• Quels sont les traitements concernés?
Le déremboursement des médicaments Aricept, Ebixa, Exelon, Reminyl (dont la commercialisation s’arrêtera en novembre 2018) ainsi que leurs génériques sera bien effectif dans quelques jours. Suivant les recommandations de la Haute Autorité de santé, la ministre des Solidarités et de la Santé Agnès Buzyn a confirmé l’information le 28 mai 2018 sur RTL. Le déremboursement sera effectif le 1er août comme le stipule l’arrêté publié vendredi 1er juin au Journal officiel.
Ces médicaments composés de différentes substances actives comme le donépézil chlorhydrate ou la galantamine appartiennent à la famille des anticholinestérasiques. Ils inhibent le fonctionnement d’une enzyme particulière qui serait à l’origine de la dégradation de l’acétylcholine, un neurotransmetteur stocké dans les neurones. Or l’acétylcholine qui permet la transmission d’informations entre les neurones serait dégradée chez les personnes atteintes de la maladie d’Alzheimer. Les médicaments restaurent pour partie son action.
Une autre molécule, la mémantine, un antiglutamate, diminue quant à elle la concentration d’un neurotransmetteur, le glutamate, lui aussi impliqué dans la survenue et la progression de certains symptômes de la maladie. Quant à la rivastigmine, elle stimule certaines fonctions cérébrales chez certains malades.

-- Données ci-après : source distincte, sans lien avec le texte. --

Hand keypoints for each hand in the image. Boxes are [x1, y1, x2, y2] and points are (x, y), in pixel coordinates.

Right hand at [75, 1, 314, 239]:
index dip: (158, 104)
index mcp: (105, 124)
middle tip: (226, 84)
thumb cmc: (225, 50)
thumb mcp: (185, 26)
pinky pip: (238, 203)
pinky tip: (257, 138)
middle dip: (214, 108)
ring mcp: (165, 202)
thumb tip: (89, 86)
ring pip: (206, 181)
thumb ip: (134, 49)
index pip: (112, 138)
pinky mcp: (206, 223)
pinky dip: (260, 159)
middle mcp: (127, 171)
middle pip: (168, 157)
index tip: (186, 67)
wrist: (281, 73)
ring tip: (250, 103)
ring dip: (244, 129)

• Pourquoi les dérembourser?
À usage restreint, utilisés par les spécialistes sous forme orale (ou proposé en patch pour la rivastigmine), ces traitements médicamenteux ne concernent pas tous les malades. Ils sont prescrits pour traiter les patients atteints d’un trouble neurocognitif dans ses formes légère ou modérément sévère.
Mais la communauté médicale reste divisée depuis de nombreuses années quant à leur intérêt médical. En agissant sur le déficit cérébral, ces différents médicaments amélioreraient la vie des personnes malades sans toutefois les guérir ou enrayer la progression de la maladie. Par ailleurs, ils ne sont pas dénués d’effets indésirables (digestifs, cardio-vasculaires ou neuropsychiatriques) au regard de leur modeste bénéfice. Les médecins ont d’ailleurs été invités par certaines instances professionnelles à ne plus prescrire les médicaments anti-Alzheimer en 2016.

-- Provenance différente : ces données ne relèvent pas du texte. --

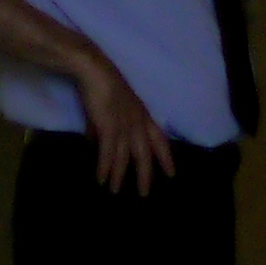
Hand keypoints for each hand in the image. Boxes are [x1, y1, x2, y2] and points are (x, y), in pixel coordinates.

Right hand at [75, 52, 174, 192]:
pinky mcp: (108, 127)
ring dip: (119, 176)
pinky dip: (104, 167)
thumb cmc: (103, 83)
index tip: (171, 174)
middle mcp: (138, 124)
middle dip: (145, 176)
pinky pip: (108, 152)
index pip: (160, 140)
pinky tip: (101, 178)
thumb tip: (96, 143)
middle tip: (144, 194)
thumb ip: (106, 125)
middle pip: (145, 155)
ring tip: (114, 191)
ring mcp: (124, 126)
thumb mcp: (113, 106)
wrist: (94, 70)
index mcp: (143, 116)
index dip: (166, 158)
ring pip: (124, 157)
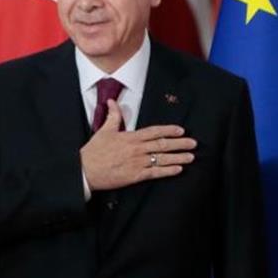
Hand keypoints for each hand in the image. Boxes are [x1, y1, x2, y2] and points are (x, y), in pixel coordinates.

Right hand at [79, 99, 196, 190]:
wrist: (84, 171)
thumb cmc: (94, 151)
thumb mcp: (104, 130)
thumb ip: (113, 116)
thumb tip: (113, 101)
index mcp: (130, 137)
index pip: (154, 132)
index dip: (169, 130)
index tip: (181, 130)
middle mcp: (136, 149)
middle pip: (162, 145)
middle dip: (180, 144)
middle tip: (193, 143)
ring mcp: (137, 163)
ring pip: (161, 159)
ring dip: (178, 158)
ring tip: (191, 157)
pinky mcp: (135, 176)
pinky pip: (155, 173)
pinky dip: (167, 171)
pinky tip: (178, 170)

Cette efficacité controversée dont le coût annuel est estimé en 2015 à plus de 90 millions d’euros pour l’Assurance-maladie a conduit à un déremboursement progressif. En 2016, la Haute Autorité de santé estime que ces traitements ne justifient pas une prise en charge de la Sécurité sociale.La commission de transparence de la Haute Autorité de santé qui évalue le service médical rendu des médicaments considère aujourd’hui que le service est « insuffisant, ce qui conduit de fait à un déremboursement de ces médicaments » – un remboursement déjà passé à 15% il y a deux ans.
• Que disent France Alzheimer et les sociétés savantes?
L’association France Alzheimer qui regroupe les familles de malades déplore ce choix. Elle estime que « compte tenu du reste à charge extrêmement élevé auquel sont confrontées les familles (plus de 1 200 euros/mois en moyenne), rares sont celles qui pourront, en sus de leurs dépenses actuelles, assumer les 30 euros mensuels équivalents au coût du traitement ». Elle s’inquiète aussi de la rupture du lien entre soignant et patient car « au-delà de la question de l’efficacité, la prescription des médicaments participait, en effet, grandement à maintenir un lien thérapeutique entre le médecin et le patient« . De leur côté, les sociétés savantes (la Fédération des centres mémoire, la Fédération française de neurologie, la Société française de neurologie, la Société française de gériatrie et de gérontologie, et la Société francophone de psychogériatrie et de psychiatrie de la personne âgée) estiment que des « méta-analyses sur ces médicaments symptomatiques (…) ont prouvé leur efficacité sur la cognition dans la maladie d’Alzheimer, la maladie à corps de Lewy et la démence de la maladie de Parkinson ». Et de préciser que l’effet est certes d’une « amplitude modeste » mais qui « est démontrée ».
Les dernières recommandations de la HAS publiées le 25 mai 2018 évoquent quant à elles une meilleure prise en charge des patients. Elles mettent en avant un accompagnement plus global des malades et soulignent le bénéfice des thérapies non médicamenteuses comme la rééducation par la kinésithérapie, l’ergothérapie, l’orthophonie et les thérapies psycho-comportementales. Des traitements qui contribuent à ralentir les troubles cognitifs.
Plus de 850 000 personnes en France sont touchées par la maladie d’Alzheimer ou une maladie apparentée.